▸ Kutipan:
# # # # # # #
Rabu, 19 November 2025

KOTORAN HEWAN YANG HALAL DIMAKAN, SUCI?

 KOTORAN HEWAN YANG HALAL DIMAKAN, SUCI?

Oleh : Masnun Tholab

 

DALIL-DALIL

Anas bin Malik Radhiyallahu ‘anhu,

كَانَ النَّبِىُّ  صلى الله عليه وسلم  يُصَلِّى قَبْلَ أَنْ يُبْنَى الْمَسْجِدُ فِى مَرَابِضِ الْغَنَمِ

Sebelum masjid dibangun, Nabi Shallallahu ‘alaihi wa sallam shalat di kandang kambing. (HR. Bukhari 234 dan Muslim 1202).

 

Anas bin Malik Radhiyallahu ‘anhu,

قَدِمَ أُنَاسٌ مِنْ عُكْلٍ أَوْ عُرَيْنَةَ ، فَاجْتَوَوُا الْمَدِينَةَ ، فَأَمَرَهُمُ النَّبِىُّ  صلى الله عليه وسلم  بِلِقَاحٍ ، وَأَنْ يَشْرَبُوا مِنْ أَبْوَالِهَا وَأَلْبَانِهَا ، فَانْطَلَقُوا

Datang beberapa orang dari suku Ukl dan Urainah. Mereka pun sakit karena tidak kuat dengan cuaca Madinah. Lalu Nabi Shallallahu ‘alaihi wa sallam menyuruh mereka untuk datang ke peternakan onta, dan agar mereka minum air kencingnya dicampur susunya. Mereka pun berangkat dan melakukan saran Nabi Shallallahu ‘alaihi wa sallam. (HR. Bukhari 233, Muslim 4447 dan yang lainnya).
# # # # # # #
▸ Baris tersimpan:
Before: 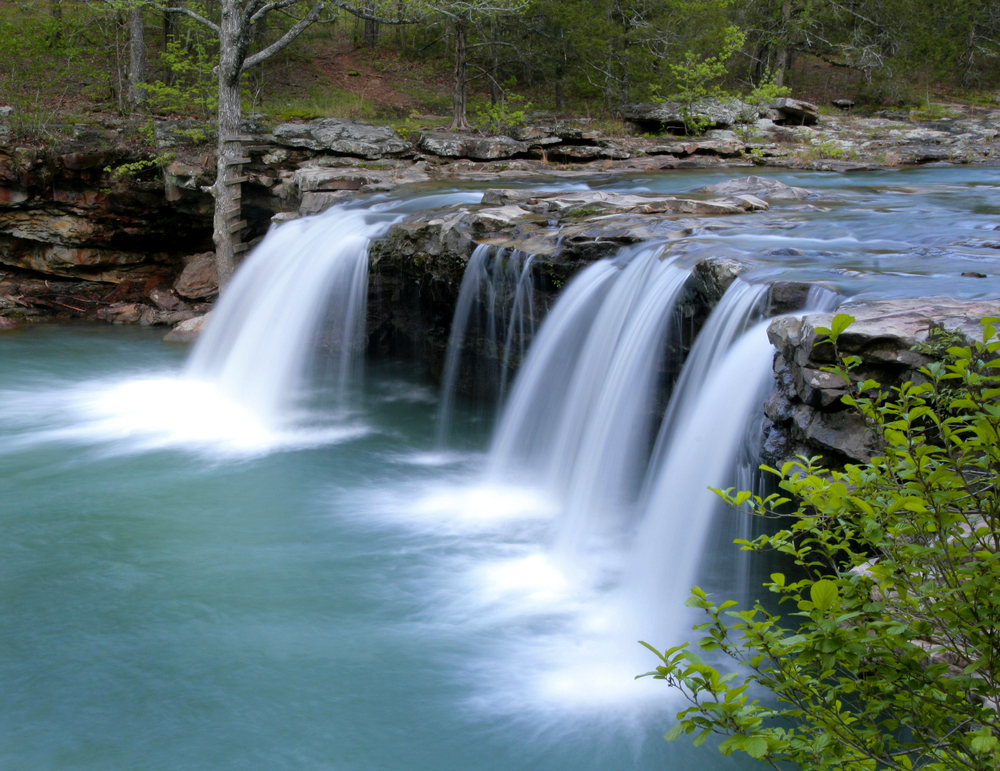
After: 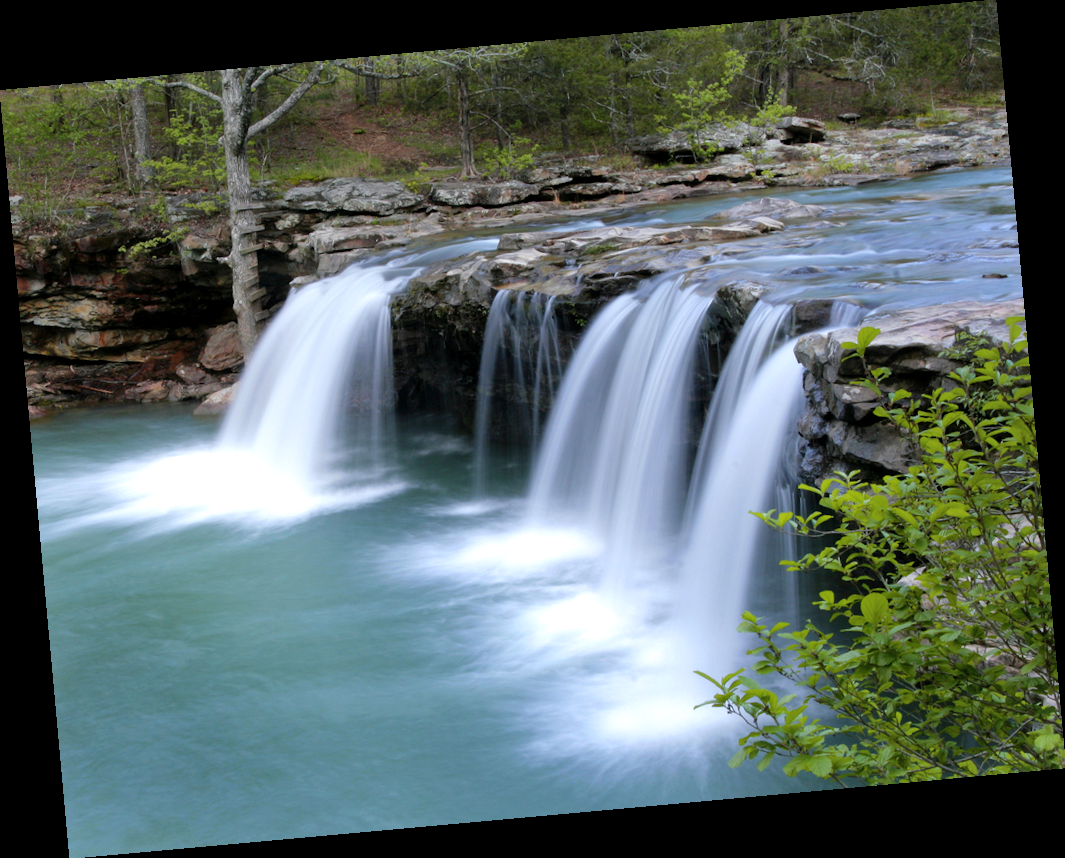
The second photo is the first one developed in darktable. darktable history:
shadows and highlights: radius 171.16, shadows 27, white point adjustment 3.13, highlights -67.95, soften with gaussian
rotate and perspective: rotation -5.2°, automatic cropping off
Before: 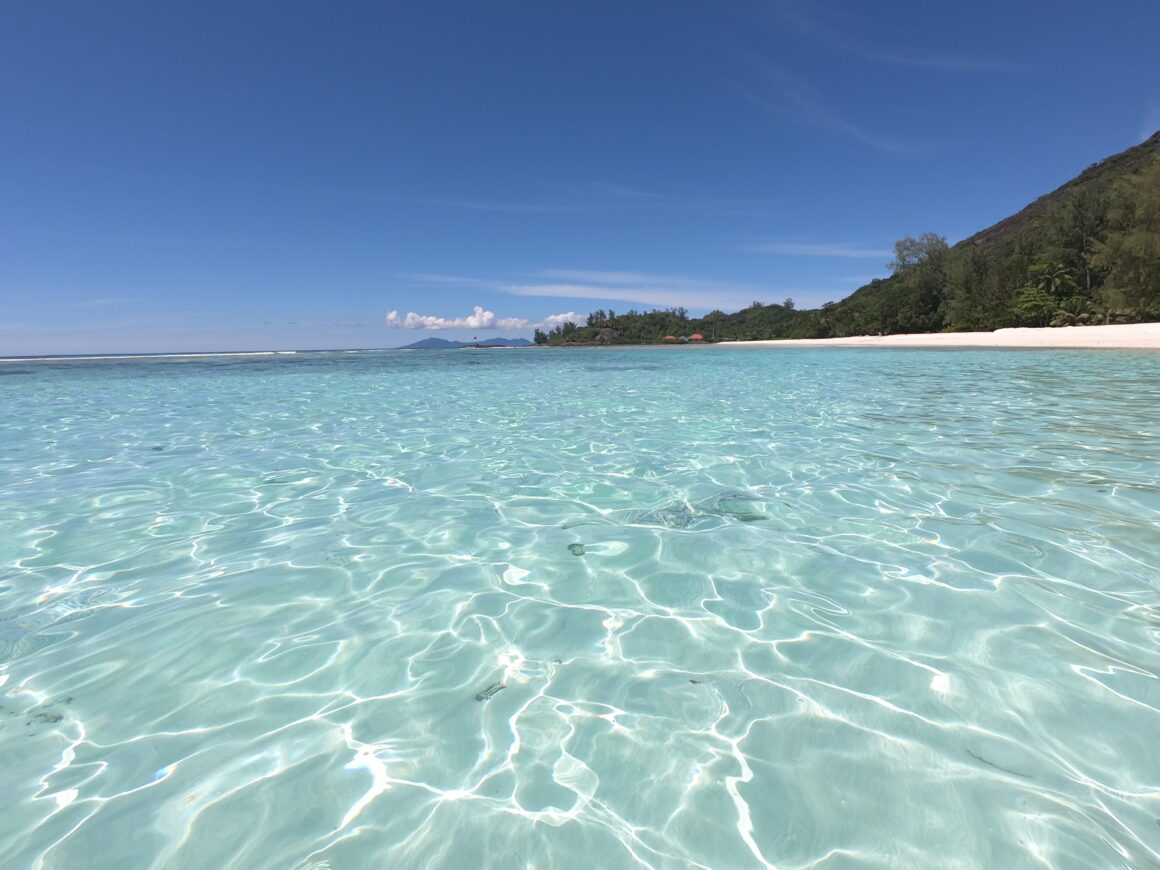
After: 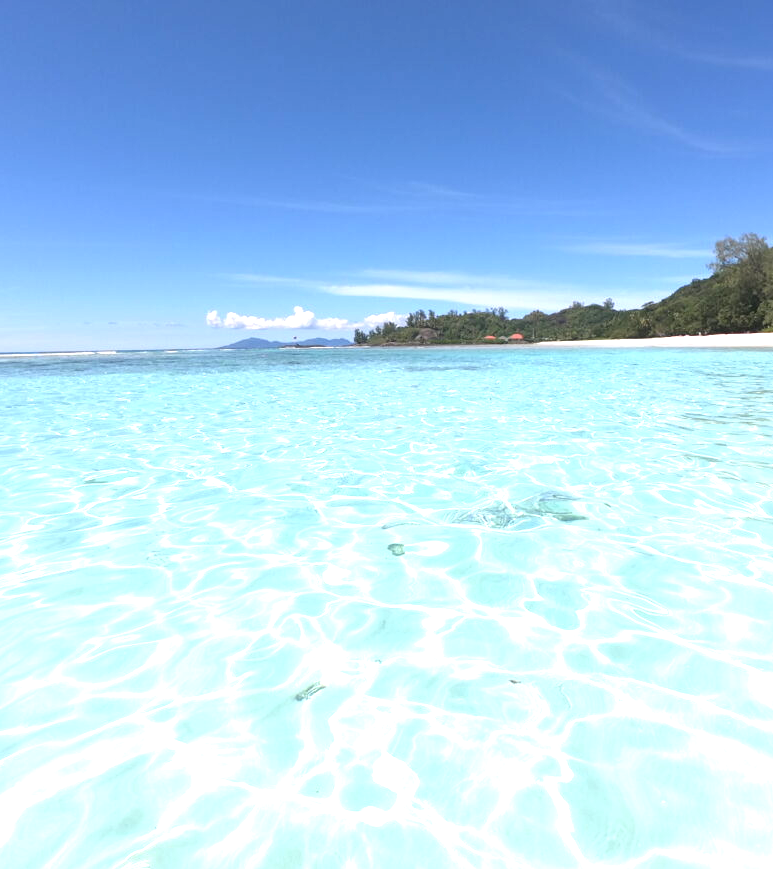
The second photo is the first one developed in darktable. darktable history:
crop and rotate: left 15.557%, right 17.805%
exposure: exposure 1.074 EV, compensate highlight preservation false
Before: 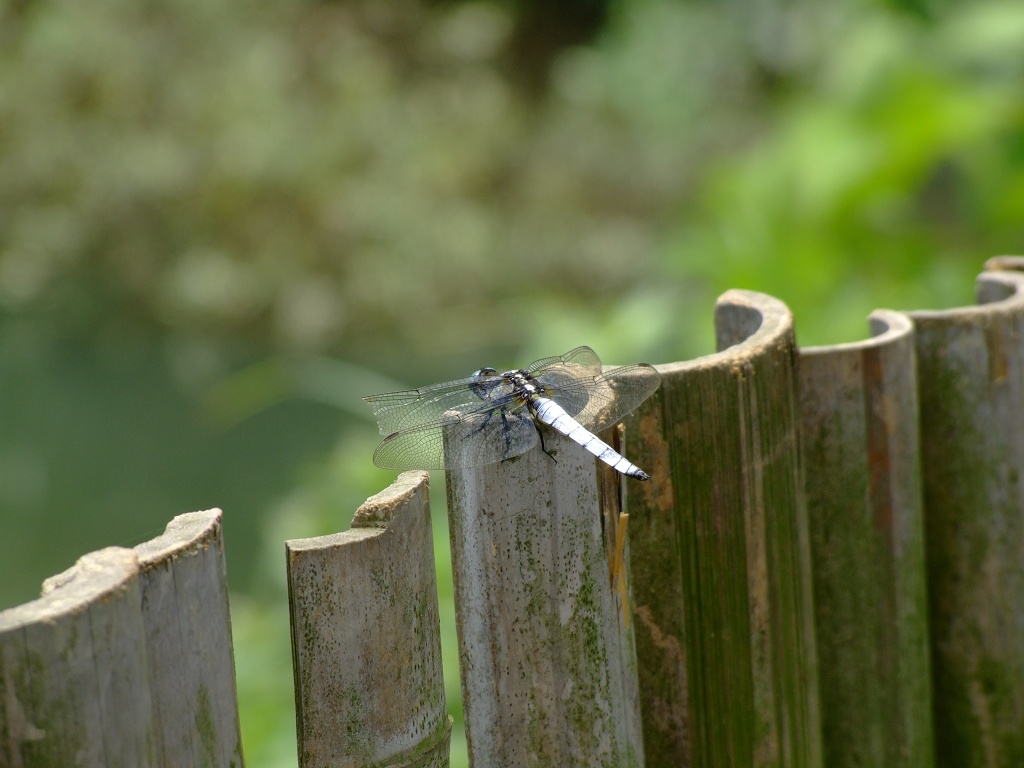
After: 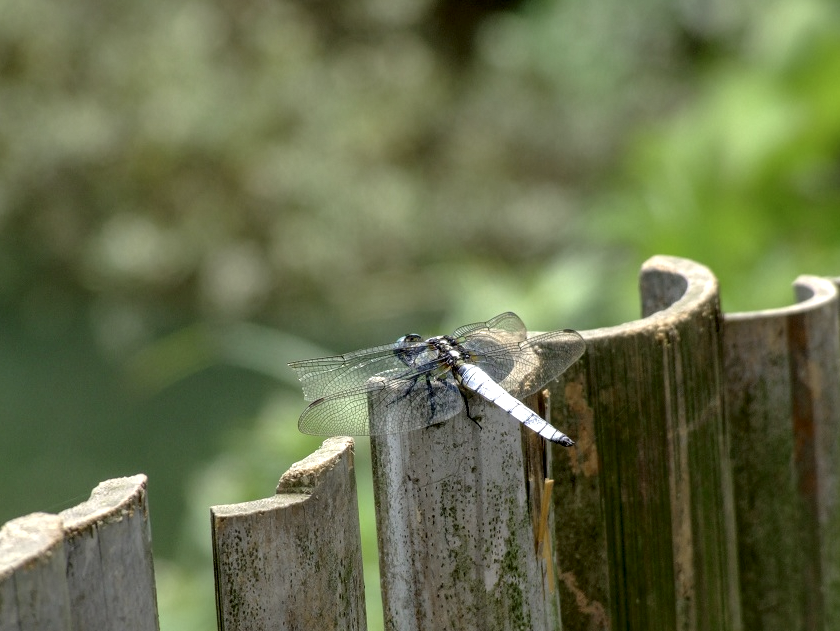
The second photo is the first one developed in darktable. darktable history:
local contrast: detail 155%
color zones: curves: ch0 [(0, 0.5) (0.143, 0.5) (0.286, 0.456) (0.429, 0.5) (0.571, 0.5) (0.714, 0.5) (0.857, 0.5) (1, 0.5)]; ch1 [(0, 0.5) (0.143, 0.5) (0.286, 0.422) (0.429, 0.5) (0.571, 0.5) (0.714, 0.5) (0.857, 0.5) (1, 0.5)]
crop and rotate: left 7.353%, top 4.445%, right 10.579%, bottom 13.271%
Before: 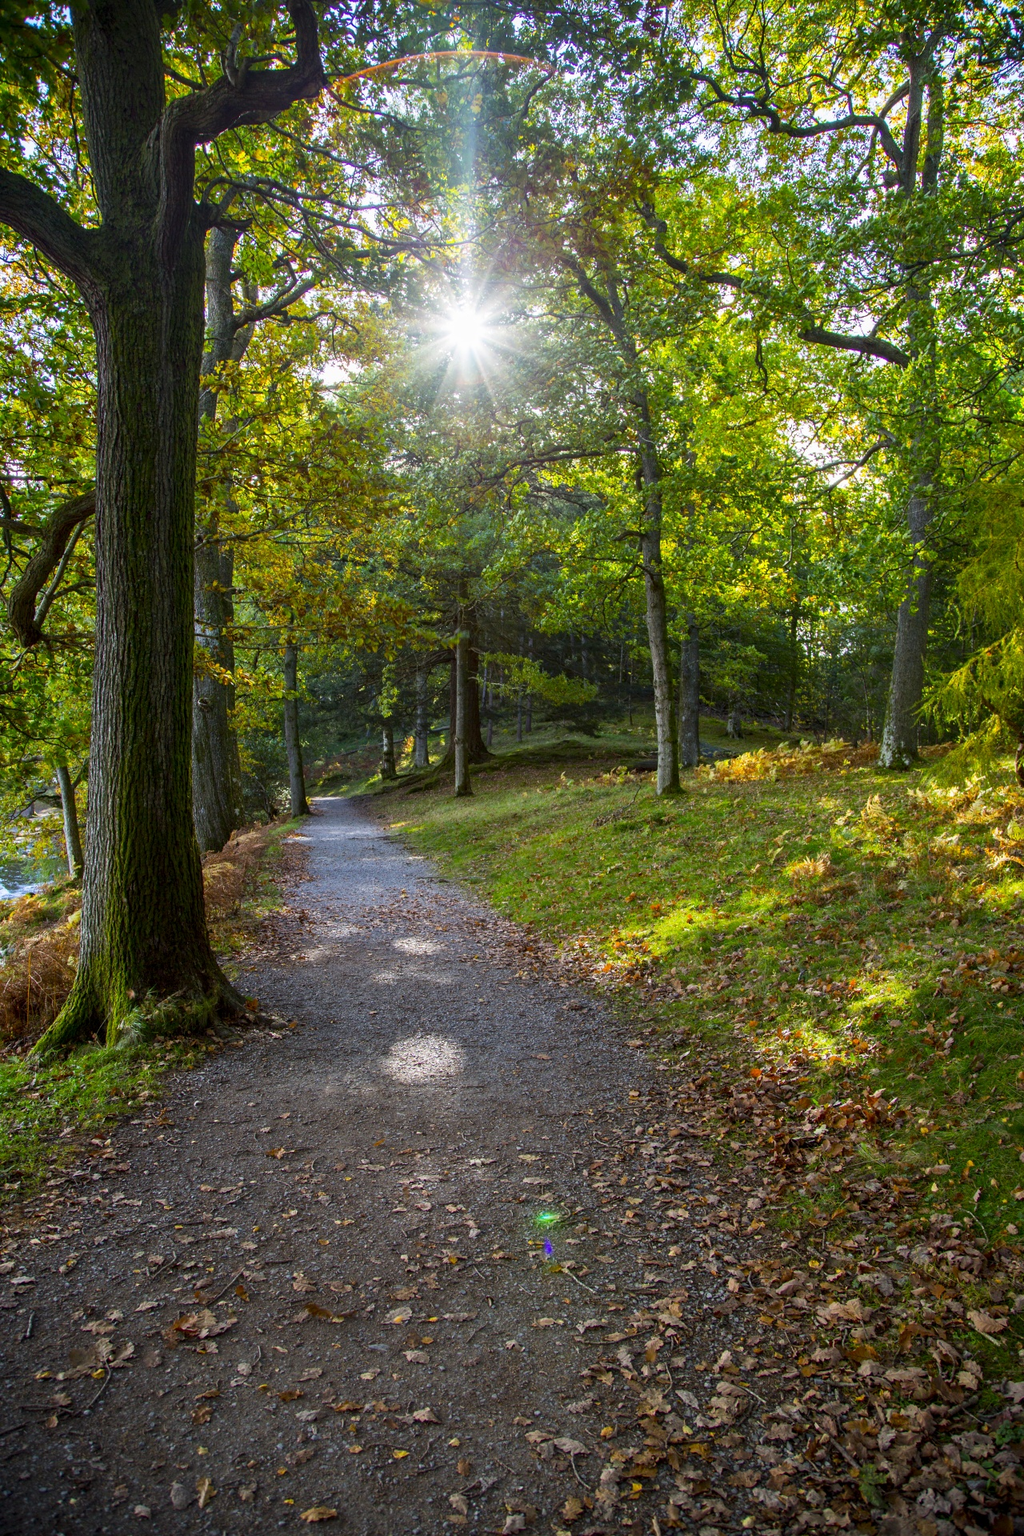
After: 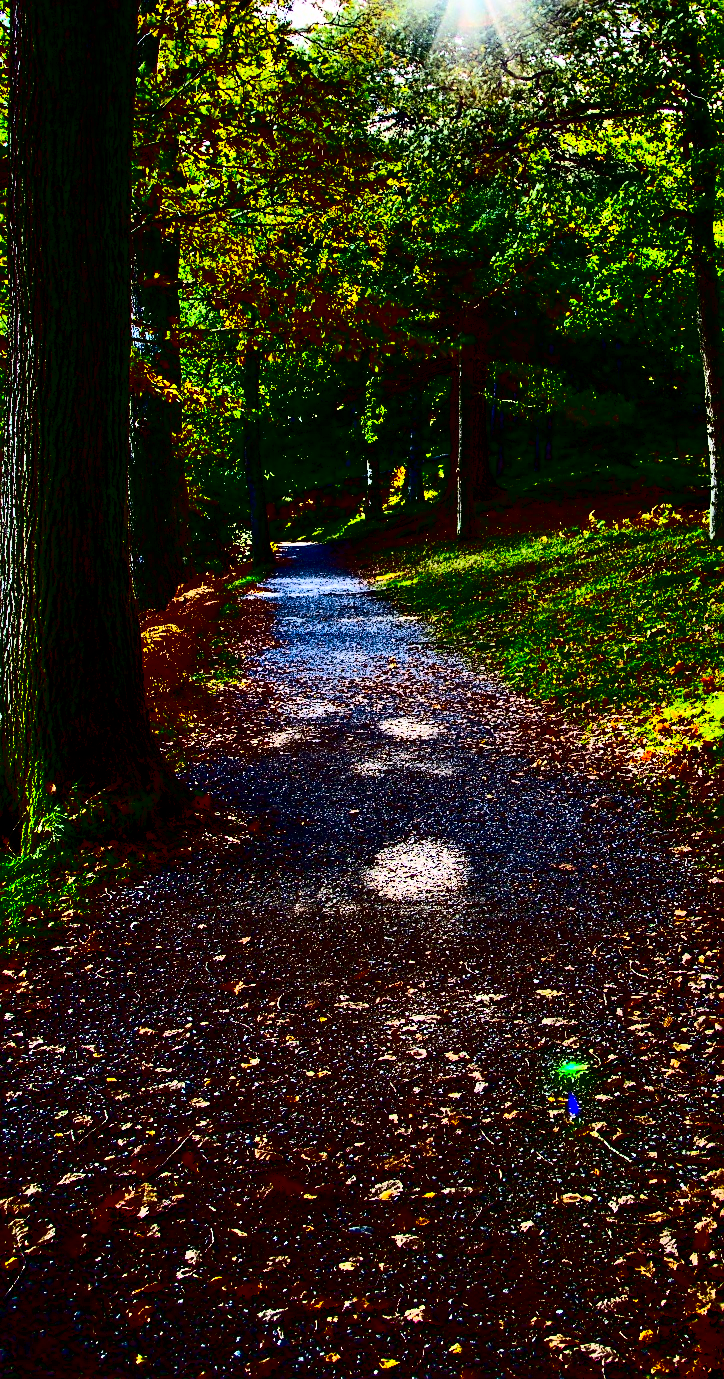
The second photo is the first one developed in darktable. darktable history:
contrast brightness saturation: contrast 0.781, brightness -0.984, saturation 0.983
crop: left 8.783%, top 23.658%, right 34.608%, bottom 4.481%
sharpen: on, module defaults
shadows and highlights: soften with gaussian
# # # # # # #
Sunting bagian teks tentang kotoran hewan dari "كَانَ النَّبِىُّ  صلى" sampai "dan Muslim 1202)." dengan mengganti "kandang kambing" menjadi "kandang domba", lalu tuliskan hasilnya.

كَانَ النَّبِىُّ  صلى الله عليه وسلم  يُصَلِّى قَبْلَ أَنْ يُبْنَى الْمَسْجِدُ فِى مَرَابِضِ الْغَنَمِ

Sebelum masjid dibangun, Nabi Shallallahu ‘alaihi wa sallam shalat di kandang domba. (HR. Bukhari 234 dan Muslim 1202).